TRA RESILIENZA E PASSIVITA’

In questo blog questo mese ho voluto dare spazio ad una provocazione.

Tutto corre. Tutto… senza me.

E io dove sono?

Spesso si sente parlare dell’esigenza di adattarsi al sistema nel quale siamo inseriti e da più parti ci viene posto che adattarsi, essere adattabili, fluire, lasciar scorrere siano tutti sinonimi di saper stare con il sistema.
Un pò come dire: “fattene una ragione”.
A me sembra di vedere tanta sofferenza.

Certo è molto accattivante immaginarsi un pò come Alice quando cade nel tunnel e si lascia andare liberamente, con curiosità e sorpresa. Di fatto, più che di un lasciarsi andare mi sembra di assistere ad un lasciarsi manovrare, lasciarsi portare da una corrente di cui non si conosce la direzione.

E’ diverso correre verso una direzione piuttosto che ritrovarsi da qualche parte. Ritrovarsi senza nemmeno aver partecipato attivamente al viaggio. Quando questo diventa uno stile, spesso inconsapevole, la cosa si fa seria.

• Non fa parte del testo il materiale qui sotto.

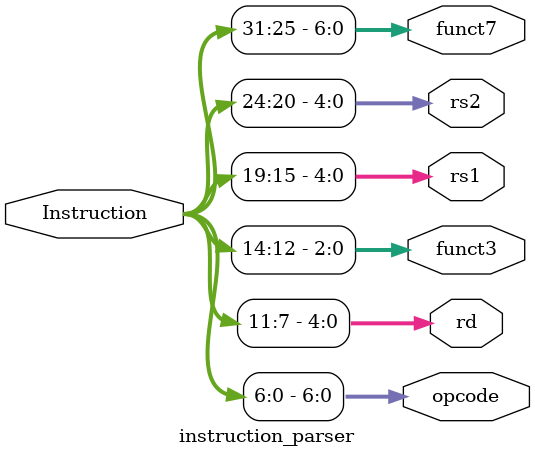
<source format=v>
`timescale 1ns / 1ps

module instruction_parser(
    input [31:0] Instruction, output [6:0] opcode, output [4:0] rd,
    output [2:0] funct3, output [4:0] rs1, output [4:0] rs2, output [6:0] funct7
    );
    
    assign opcode = Instruction[6:0];
    assign rd = Instruction[11:7];
    assign funct3 = Instruction[14:12];
    assign rs1 = Instruction[19:15];
    assign rs2 = Instruction[24:20];
    assign funct7 = Instruction[31:25];
endmodule
</source>
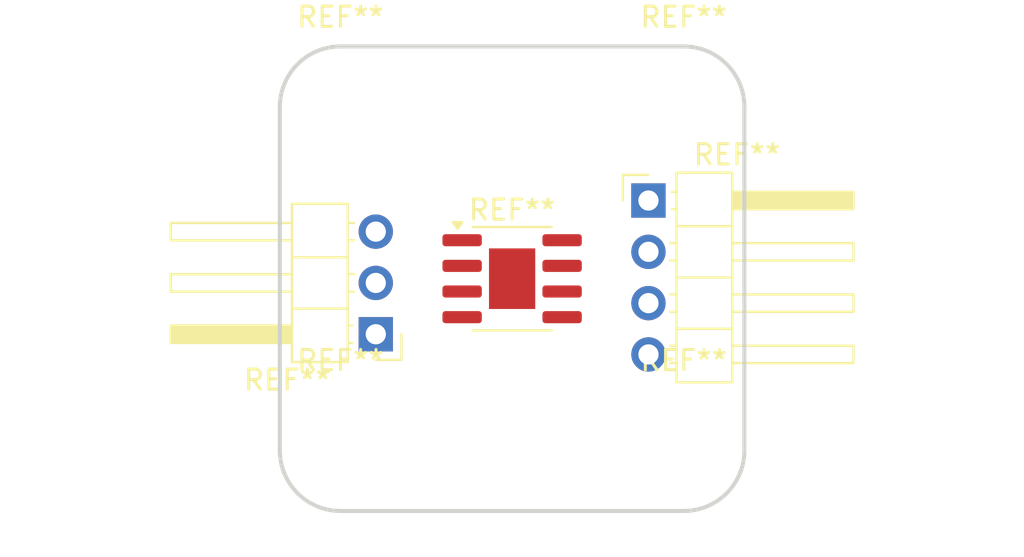
<source format=kicad_pcb>
(kicad_pcb
	(version 20241229)
	(generator "pcbnew")
	(generator_version "9.0")
	(general
		(thickness 1.6)
		(legacy_teardrops no)
	)
	(paper "A4")
	(layers
		(0 "F.Cu" signal)
		(2 "B.Cu" signal)
		(9 "F.Adhes" user "F.Adhesive")
		(11 "B.Adhes" user "B.Adhesive")
		(13 "F.Paste" user)
		(15 "B.Paste" user)
		(5 "F.SilkS" user "F.Silkscreen")
		(7 "B.SilkS" user "B.Silkscreen")
		(1 "F.Mask" user)
		(3 "B.Mask" user)
		(17 "Dwgs.User" user "User.Drawings")
		(19 "Cmts.User" user "User.Comments")
		(21 "Eco1.User" user "User.Eco1")
		(23 "Eco2.User" user "User.Eco2")
		(25 "Edge.Cuts" user)
		(27 "Margin" user)
		(31 "F.CrtYd" user "F.Courtyard")
		(29 "B.CrtYd" user "B.Courtyard")
		(35 "F.Fab" user)
		(33 "B.Fab" user)
		(39 "User.1" user)
		(41 "User.2" user)
		(43 "User.3" user)
		(45 "User.4" user)
	)
	(setup
		(pad_to_mask_clearance 0)
		(allow_soldermask_bridges_in_footprints no)
		(tenting front back)
		(pcbplotparams
			(layerselection 0x00000000_00000000_55555555_5755f5ff)
			(plot_on_all_layers_selection 0x00000000_00000000_00000000_00000000)
			(disableapertmacros no)
			(usegerberextensions no)
			(usegerberattributes yes)
			(usegerberadvancedattributes yes)
			(creategerberjobfile yes)
			(dashed_line_dash_ratio 12.000000)
			(dashed_line_gap_ratio 3.000000)
			(svgprecision 4)
			(plotframeref no)
			(mode 1)
			(useauxorigin no)
			(hpglpennumber 1)
			(hpglpenspeed 20)
			(hpglpendiameter 15.000000)
			(pdf_front_fp_property_popups yes)
			(pdf_back_fp_property_popups yes)
			(pdf_metadata yes)
			(pdf_single_document no)
			(dxfpolygonmode yes)
			(dxfimperialunits yes)
			(dxfusepcbnewfont yes)
			(psnegative no)
			(psa4output no)
			(plot_black_and_white yes)
			(sketchpadsonfab no)
			(plotpadnumbers no)
			(hidednponfab no)
			(sketchdnponfab yes)
			(crossoutdnponfab yes)
			(subtractmaskfromsilk no)
			(outputformat 1)
			(mirror no)
			(drillshape 1)
			(scaleselection 1)
			(outputdirectory "")
		)
	)
	(net 0 "")
	(footprint "MountingHole:MountingHole_3.5mm" (layer "F.Cu") (at 8.5 8.5))
	(footprint "MountingHole:MountingHole_3.5mm" (layer "F.Cu") (at -8.499999 8.499999))
	(footprint "Connector_PinHeader_2.54mm:PinHeader_1x04_P2.54mm_Horizontal" (layer "F.Cu") (at 6.75 -3.87))
	(footprint "Package_SO:SOIC-8-1EP_3.9x4.9mm_P1.27mm_EP2.29x3mm" (layer "F.Cu") (at 0 0))
	(footprint "Connector_PinHeader_2.54mm:PinHeader_1x03_P2.54mm_Horizontal" (layer "F.Cu") (at -6.75 2.75 180))
	(footprint "MountingHole:MountingHole_3.5mm" (layer "F.Cu") (at 8.5 -8.5))
	(footprint "MountingHole:MountingHole_3.5mm" (layer "F.Cu") (at -8.5 -8.5))
	(gr_arc
		(start -8.499999 11.5)
		(mid -10.62132 10.62132)
		(end -11.5 8.499999)
		(stroke
			(width 0.2)
			(type default)
		)
		(layer "Edge.Cuts")
		(uuid "0eb98e05-9745-448b-9a73-61ee9178286f")
	)
	(gr_line
		(start 11.5 -8.5)
		(end 11.5 8.5)
		(stroke
			(width 0.2)
			(type default)
		)
		(layer "Edge.Cuts")
		(uuid "555ca404-97fc-4d39-b4db-52b62f61bc67")
	)
	(gr_arc
		(start 11.5 8.5)
		(mid 10.62132 10.62132)
		(end 8.5 11.5)
		(stroke
			(width 0.2)
			(type default)
		)
		(layer "Edge.Cuts")
		(uuid "6216f1f7-771c-4bce-88ba-b55b6655361d")
	)
	(gr_line
		(start -11.5 -8.499999)
		(end -11.5 8.499999)
		(stroke
			(width 0.2)
			(type default)
		)
		(layer "Edge.Cuts")
		(uuid "83285cc8-d808-491c-a7ef-0fc9c07735d7")
	)
	(gr_line
		(start -8.499999 11.5)
		(end 8.5 11.5)
		(stroke
			(width 0.2)
			(type default)
		)
		(layer "Edge.Cuts")
		(uuid "b3e9be4c-ce70-4e5b-bb87-783a9ffd6aef")
	)
	(gr_arc
		(start 8.5 -11.5)
		(mid 10.62132 -10.62132)
		(end 11.5 -8.5)
		(stroke
			(width 0.2)
			(type default)
		)
		(layer "Edge.Cuts")
		(uuid "c5f5d4e3-115b-4e9a-b71a-3fb22b76ef12")
	)
	(gr_line
		(start -8.499999 -11.5)
		(end 8.5 -11.5)
		(stroke
			(width 0.2)
			(type default)
		)
		(layer "Edge.Cuts")
		(uuid "d656fd12-2bac-4f91-a7db-4ce4f9c5f3a6")
	)
	(gr_arc
		(start -11.5 -8.499999)
		(mid -10.62132 -10.62132)
		(end -8.499999 -11.5)
		(stroke
			(width 0.2)
			(type default)
		)
		(layer "Edge.Cuts")
		(uuid "fe0bb9b7-daa2-4828-b202-2b4d7c2aa3a1")
	)
	(group ""
		(uuid "277e8543-f8b3-4358-b147-e45ee5fed4d6")
		(members "0eb98e05-9745-448b-9a73-61ee9178286f" "555ca404-97fc-4d39-b4db-52b62f61bc67"
			"6216f1f7-771c-4bce-88ba-b55b6655361d" "83285cc8-d808-491c-a7ef-0fc9c07735d7"
			"b3e9be4c-ce70-4e5b-bb87-783a9ffd6aef" "c5f5d4e3-115b-4e9a-b71a-3fb22b76ef12"
			"d656fd12-2bac-4f91-a7db-4ce4f9c5f3a6" "fe0bb9b7-daa2-4828-b202-2b4d7c2aa3a1"
		)
	)
	(embedded_fonts no)
)

</source>
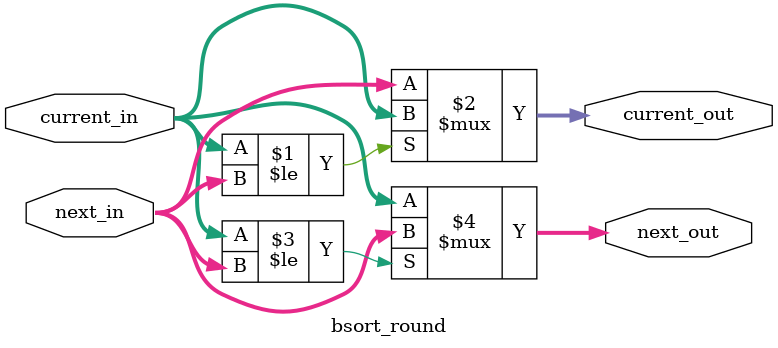
<source format=v>
module bsort_round (
input wire [7:0] current_in,
input wire [7:0] next_in,
output wire [7:0] current_out,
output wire [7:0] next_out
);
assign current_out = (current_in <= next_in) ? current_in : next_in;
assign next_out    = (current_in <= next_in) ? next_in : current_in;
endmodule

</source>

Cerchiamo di fare un pò di chiarezza.

Il nostro quotidiano è molto sfidante.

Si pone come una piattaforma già impostata: una serie di appuntamenti, proposte, eventi, incastri, opportunità alla cui regia c’è un risponditore automatico. Ci sono bottoni da premere man mano che termina un’attività e ne inizia una nuova.
Tutto questo nel nostro sonno più profondo. Tutto si muove indisturbato e mai ci porremmo con un interrogativo. Tutto è già programmato.

Dal mattino alla sera siamo organizzati per rispondere al nostro piano perfetto. Abbiamo un’agenda strutturata dal mattino alla sera, schedulata tra appuntamenti e attività in modo da poter essere fedeli a tutto quanto previsto. Inizia la fase “devo” perché se è stato tutto perfettamente organizzato a monte, ora “devo” soltanto agire.
Meno una, meno due, meno tre e così via.

Inizia il percorso del “meno”, a scalare. Tante spunte corrispondono alla nostra efficienza con la quale dobbiamo fare i conti.
Ci fa da mezzo di spostamento, tra un impegno e l’altro la nostra autovettura che viene letteralmente lanciata a percorrere tutte le strade di connessione tra un luogo e l’altro.

E fin che guidiamo, rispondiamo al telefono, mandiamo messaggi, intratteniamo conversazioni. Nei diversi slot della giornata cambiamo abito, cambiamo atteggiamento, cambiamo scenario di riferimento imperterriti e diligenti nel portare a termine ogni nostro impegno.
Se si libera qualcosa, magari ci succede un “imprevisto” eccoci pronti a ristabilire l’agenda. L’importante è riempire l’agenda. Perché purtroppo tutto non si può fare e da fare….ce ne sarebbe ancora tanto.

E al termine di tutto siamo “finalmente” esausti.

Ma la cosa terribile è che attribuiamo il nostro essere esausti al “sistema”. Quando rilevo che la maggior parte delle persone attribuiscono la responsabilità di uno stile di vita al “sistema” mi chiedo dove sia rimasta la nostra capacità volitiva.

Ho la netta impressione che si stia confondendo la capacità di adattarsi alle condizioni non controllabili della quotidianità con il disimpegno e la deresponsabilizzazione nell’essere al timone delle proprie scelte.
Resilienza non è passività.

Resilienza è partecipazione attiva all’evento inatteso, inaspettato.
Resilienza è unirsi all’esperienza beneficiando di tutte le risorse personali a nostra disposizione: accettazione, creatività, negoziazione, fiducia, audacia, inventiva, ottimismo.

 

Resilienza è attraversamento e piena presenza, energia rivolta a mantenere attenzione e focalizzazione a seguire una direzione inaspettata e insolita per noi.

 

Resilienza è stare con ciò che è richiesto facendo sintesi di tutto ciò che non serve.
Resilienza è un tempo.

Credo sia importante imparare ad osservare il nostro quotidiano, come vi rispondiamo, come lo interpretiamo, che storie ci raccontiamo e sopratutto cosa viviamo e come ci lascia.

Quando ci sentiamo alienati, esausti, senza energia vitale, disturbati a livello generale, instabili e irritabili il lavoro da fare è nella scelta.
Nella SCELTA di cosa è davvero importante per essere pienamente presenti alla nostra VITA sapendoci adattare nell’attraversare quei momenti che non abbiamo scelto consapevolmente e che incontriamo cammin facendo.

Lasciarsi andare è lasciare che sia fiduciosi del “perché” di fondo.
Ben diverso di lasciarsi manovrare dalla nostra stessa passività.